* What the task asks *
Please repeat exactly the lines below from the line with "eine optimal bedienbare Webseite" to the line with "Junya Watanabe", including both, and leave out every picture.

##### Stored data #####

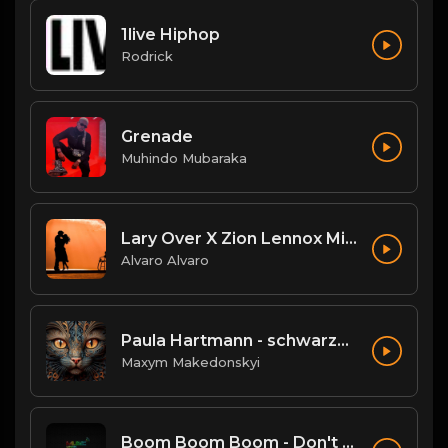
1live Hiphop
Rodrick
Grenade
Muhindo Mubaraka
Lary Over X Zion Lennox Mi Mundo El Wason BB.mp3
Alvaro Alvaro
Paula Hartmann - schwarze SUVs
Maxym Makedonskyi
Boom Boom Boom - Don't Break My Balls Mix.mp3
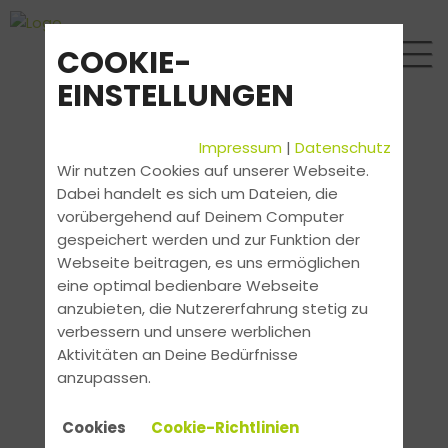
COOKIE-
EINSTELLUNGEN
Impressum
|
Datenschutz
Wir nutzen Cookies auf unserer Webseite.
Dabei handelt es sich um Dateien, die
vorübergehend auf Deinem Computer
gespeichert werden und zur Funktion der
Webseite beitragen, es uns ermöglichen
eine optimal bedienbare Webseite
anzubieten, die Nutzererfahrung stetig zu
verbessern und unsere werblichen
Aktivitäten an Deine Bedürfnisse
anzupassen.
Cookies
Cookie-Richtlinien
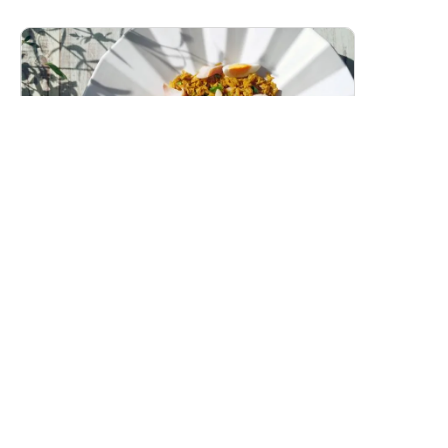
スモークホワイトワレフーのカレーピラフ
（ケジャリー）
燻製白身魚の香り豊かな洋風カレーピラフです。
レシピトップ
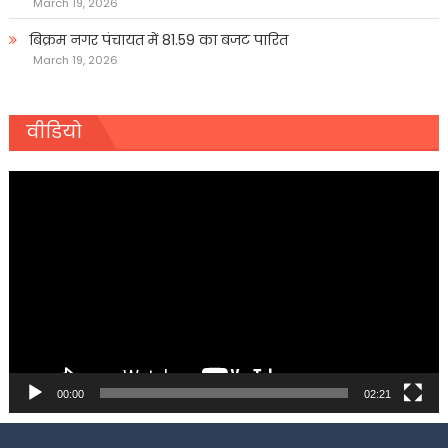
March 19, 2026
बिक्रम नगर पंचायत में 81.59 का बजट पारित
March 19, 2026
वीडियो
Video
Player
00:00
02:21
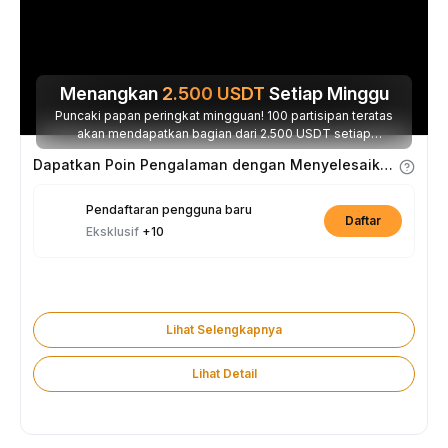
Menangkan
2.500
USDT
Setiap Minggu
Puncaki papan peringkat mingguan! 100 partisipan teratas
akan mendapatkan bagian dari 2.500 USDT setiap
minggunya.
Dapatkan Poin Pengalaman dengan Menyelesaikan Tugas
Pendaftaran pengguna baru
Daftar
Eksklusif
+10
Lihat Selengkapnya
Lihat Detail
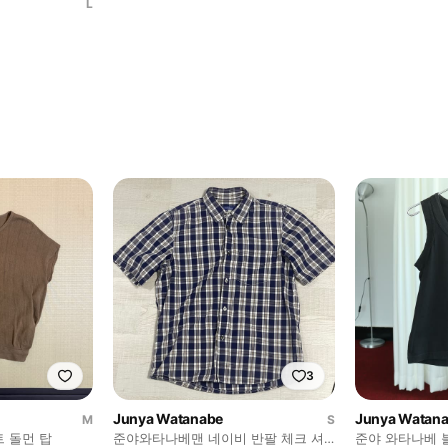
L
3
Junya Watanabe
Junya Watan
M
S
 돌먼 탑
준야와타나베맨 네이비 반팔 체크 셔
준야 와타나베 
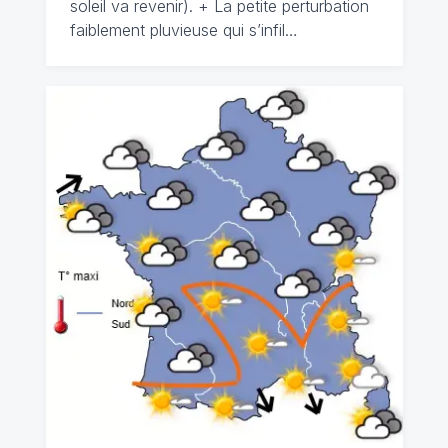
soleil va revenir). + La petite perturbation
faiblement pluvieuse qui s’infil…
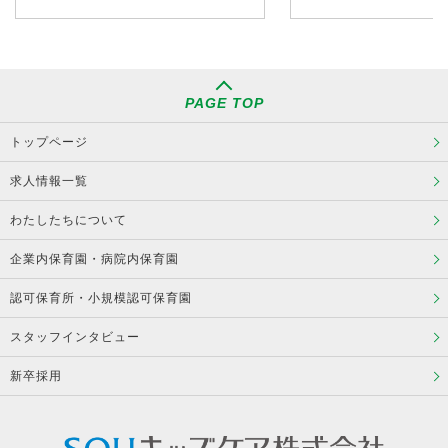
PAGE TOP
トップページ
求人情報一覧
わたしたちについて
企業内保育園・病院内保育園
認可保育所・小規模認可保育園
スタッフインタビュー
新卒採用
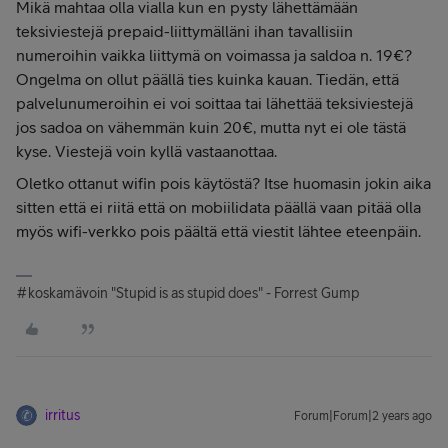
Mikä mahtaa olla vialla kun en pysty lähettämään
teksiviestejä prepaid-liittymälläni ihan tavallisiin
numeroihin vaikka liittymä on voimassa ja saldoa n. 19€?
Ongelma on ollut päällä ties kuinka kauan. Tiedän, että
palvelunumeroihin ei voi soittaa tai lähettää teksiviestejä
jos sadoa on vähemmän kuin 20€, mutta nyt ei ole tästä
kyse. Viestejä voin kyllä vastaanottaa.
Oletko ottanut wifin pois käytöstä? Itse huomasin jokin aika
sitten että ei riitä että on mobiilidata päällä vaan pitää olla
myös wifi-verkko pois päältä että viestit lähtee eteenpäin.
#koskamävoin "Stupid is as stupid does" - Forrest Gump
irritus
Forum|Forum|2 years ago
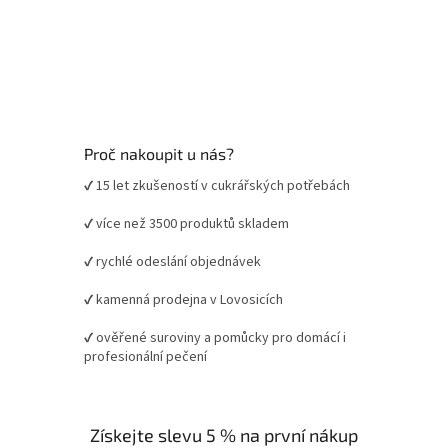
Proč nakoupit u nás?
✔ 15 let zkušeností v cukrářských potřebách
✔ více než 3500 produktů skladem
✔ rychlé odeslání objednávek
✔ kamenná prodejna v Lovosicích
✔ ověřené suroviny a pomůcky pro domácí i
profesionální pečení
Získejte slevu 5 % na první nákup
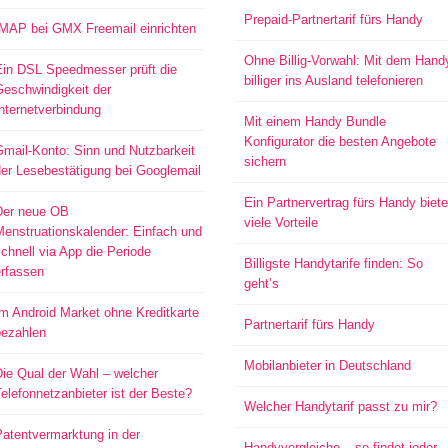
Prepaid-Partnertarif fürs Handy
IMAP bei GMX Freemail einrichten
Ohne Billig-Vorwahl: Mit dem Hand
Ein DSL Speedmesser prüft die
billiger ins Ausland telefonieren
Geschwindigkeit der
nternetverbindung
Mit einem Handy Bundle
Konfigurator die besten Angebote
mail-Konto: Sinn und Nutzbarkeit
sichern
er Lesebestätigung bei Googlemail
Ein Partnervertrag fürs Handy biete
Der neue OB
viele Vorteile
Menstruationskalender: Einfach und
chnell via App die Periode
Billigste Handytarife finden: So
erfassen
geht’s
m Android Market ohne Kreditkarte
Partnertarif fürs Handy
bezahlen
Mobilanbieter in Deutschland
ie Qual der Wahl – welcher
elefonnetzanbieter ist der Beste?
Welcher Handytarif passt zu mir?
atentvermarktung in der
Handyvergleiche – so findet jeder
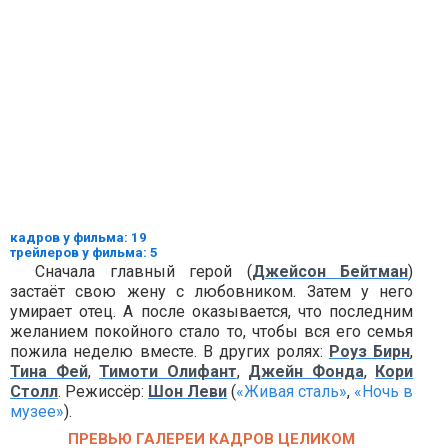
кадров у фильма: 19
трейлеров у фильма: 5
Сначала главный герой (
Джейсон Бейтман
)
застаёт свою жену с любовником. Затем у него
умирает отец. А после оказывается, что последним
желанием покойного стало то, чтобы вся его семья
пожила неделю вместе. В других ролях:
Роуз Бирн
,
Тина Фей
,
Тимоти Олифант
,
Джейн Фонда
,
Кори
Столл
. Режиссёр:
Шон Леви
(
«Живая сталь»
,
«Ночь в
музее»
).
ПРЕВЬЮ ГАЛЕРЕИ КАДРОВ ЦЕЛИКОМ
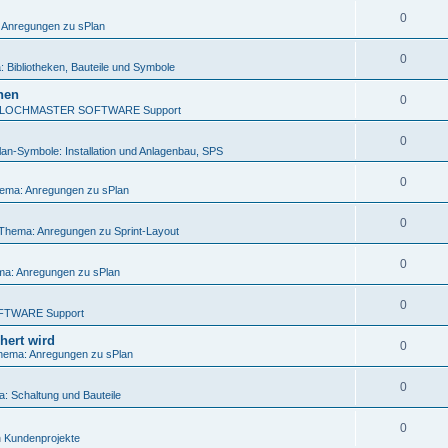
0
 Anregungen zu sPlan
0
 Bibliotheken, Bauteile und Symbole
nen
0
LOCHMASTER SOFTWARE Support
0
lan-Symbole: Installation und Anlagenbau, SPS
0
ema: Anregungen zu sPlan
0
Thema: Anregungen zu Sprint-Layout
0
a: Anregungen zu sPlan
0
FTWARE Support
hert wird
0
hema: Anregungen zu sPlan
0
: Schaltung und Bauteile
0
n
Kundenprojekte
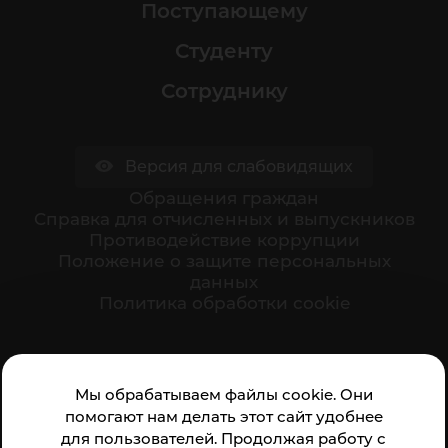
Поступающему
Студенту
Сотруднику
Версия для слабовидящих
Обращения граждан
Cправка для отчисленных и выпускников
Противодействие коррупции
Положение о защите персональных
данных
Политика обработки cookie
Ваше мнение формирует официальный рейтинг
Мы обрабатываем файлы cookie. Они
организации:
помогают нам делать этот сайт удобнее
для пользователей. Продолжая работу с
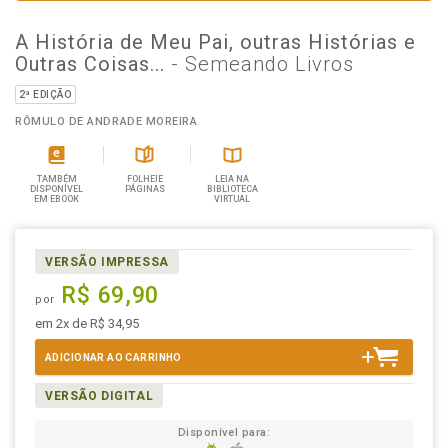
A História de Meu Pai, outras Histórias e
Outras Coisas...
- Semeando Livros
2ª EDIÇÃO
RÔMULO DE ANDRADE MOREIRA
TAMBÉM
FOLHEIE
LEIA NA
DISPONÍVEL
PÁGINAS
BIBLIOTECA
EM EBOOK
VIRTUAL
VERSÃO IMPRESSA
R$ 69,90
por
em 2x de R$ 34,95
ADICIONAR AO CARRINHO
VERSÃO DIGITAL
Disponível para:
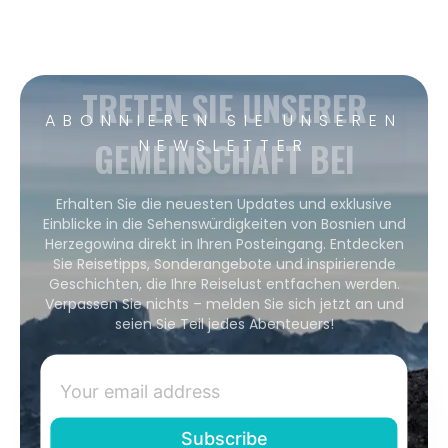
TRETEN SIE UNSERER
ABONNIEREN SIE UNSEREN
GEMEINSCHAFT BEI
NEWSLETTER
Erhalten Sie die neuesten Updates und exklusive
Einblicke in die Sehenswürdigkeiten von Bosnien und
Herzegowina direkt in Ihren Posteingang. Entdecken
Sie Reisetipps, Sonderangebote und inspirierende
Geschichten, die Ihre Reiselust entfachen werden.
Verpassen Sie nichts – melden Sie sich jetzt an und
seien Sie Teil jedes Abenteuers!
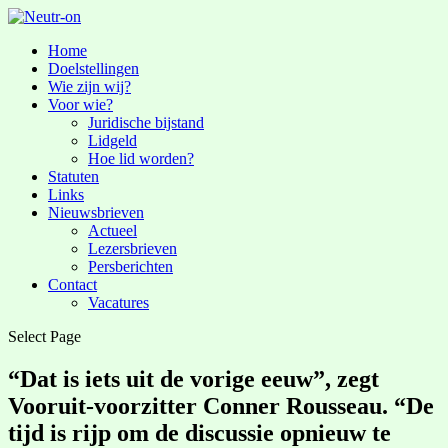
Home
Doelstellingen
Wie zijn wij?
Voor wie?
Juridische bijstand
Lidgeld
Hoe lid worden?
Statuten
Links
Nieuwsbrieven
Actueel
Lezersbrieven
Persberichten
Contact
Vacatures
Select Page
“Dat is iets uit de vorige eeuw”, zegt
Vooruit-voorzitter Conner Rousseau. “De
tijd is rijp om de discussie opnieuw te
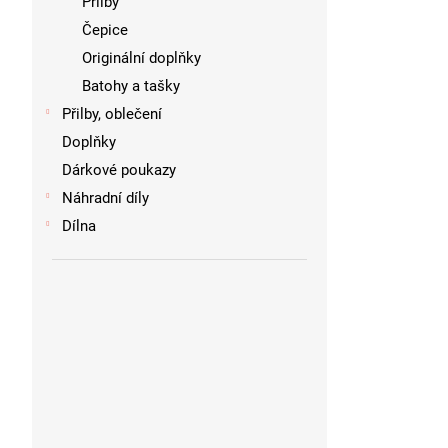
Přilby
Čepice
Originální doplňky
Batohy a tašky
Přilby, oblečení
Doplňky
Dárkové poukazy
Náhradní díly
Dílna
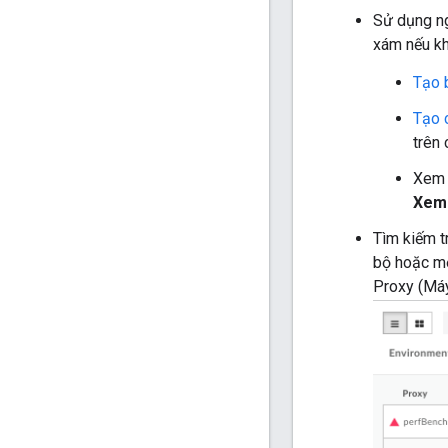
Sử dụng ng
xám nếu kh
Tạo 
Tạo 
trên 
Xem 
Xem 
Tìm kiếm t
bộ hoặc mộ
Proxy (Máy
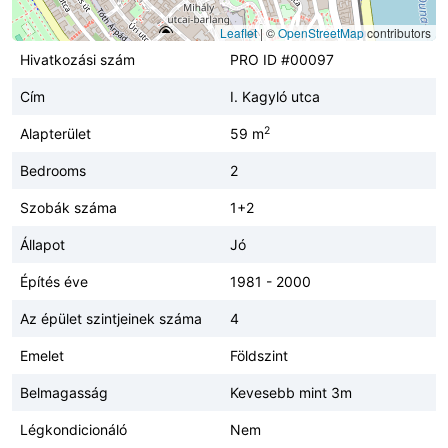
Leaflet
|
©
OpenStreetMap
contributors
Hivatkozási szám
PRO ID #00097
Cím
I. Kagyló utca
2
Alapterület
59 m
Bedrooms
2
Szobák száma
1+2
Állapot
Jó
Építés éve
1981 - 2000
Az épület szintjeinek száma
4
Emelet
Földszint
Belmagasság
Kevesebb mint 3m
Légkondicionáló
Nem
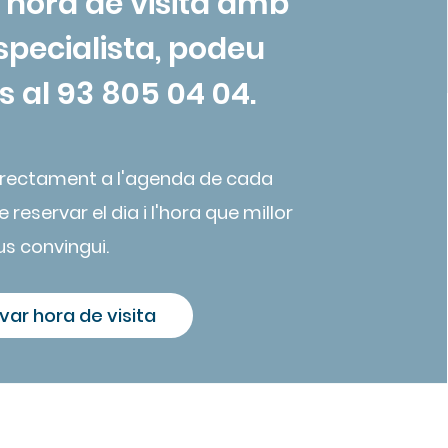
 hora de visita amb
especialista, podeu
 al 93 805 04 04.
irectament a l'agenda de cada
 reservar el dia i l'hora que millor
us convingui.
var hora de visita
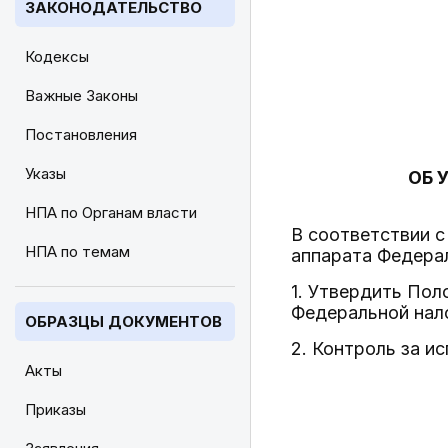
ЗАКОНОДАТЕЛЬСТВО
Кодексы
Важные Законы
Постановления
Указы
ОБ 
НПА по Органам власти
В соответствии с
НПА по темам
аппарата Федера
1. Утвердить Пол
Федеральной нал
ОБРАЗЦЫ ДОКУМЕНТОВ
2. Контроль за и
Акты
Приказы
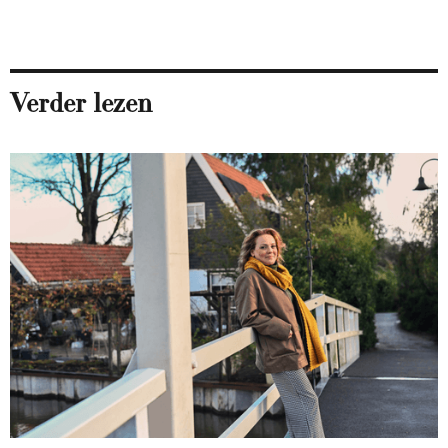
Verder lezen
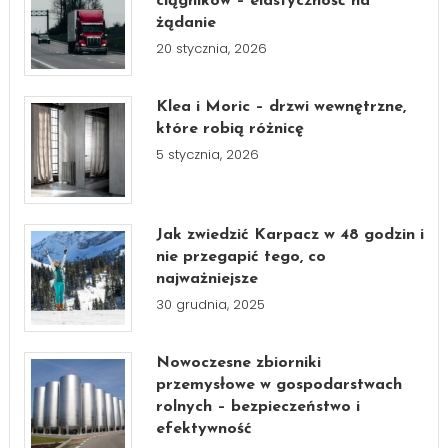
ciągników – elastyczność na
żądanie
20 stycznia, 2026
Klea i Moric – drzwi wewnętrzne,
które robią różnicę
5 stycznia, 2026
Jak zwiedzić Karpacz w 48 godzin i
nie przegapić tego, co
najważniejsze
30 grudnia, 2025
Nowoczesne zbiorniki
przemysłowe w gospodarstwach
rolnych – bezpieczeństwo i
efektywność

#####

* Written answer *
eine optimal bedienbare Webseite
anzubieten, die Nutzererfahrung stetig zu
verbessern und unsere werblichen
Aktivitäten an Deine Bedürfnisse
anzupassen.
Cookies
Cookie-Richtlinien
スモークホワイトワレフーのカレーピラフ
（ケジャリー）
燻製白身魚の香り豊かな洋風カレーピラフです。
レシピトップ
March 19, 2026
बिक्रम नगर पंचायत में 81.59 का बजट पारित
March 19, 2026
वीडियो
Video
Player
00:00
02:21
Menangkan
2.500
USDT
Setiap Minggu
Puncaki papan peringkat mingguan! 100 partisipan teratas
akan mendapatkan bagian dari 2.500 USDT setiap
minggunya.
Dapatkan Poin Pengalaman dengan Menyelesaikan Tugas
Pendaftaran pengguna baru
Daftar
Eksklusif
+10
Lihat Selengkapnya
Lihat Detail
L
3
Junya Watanabe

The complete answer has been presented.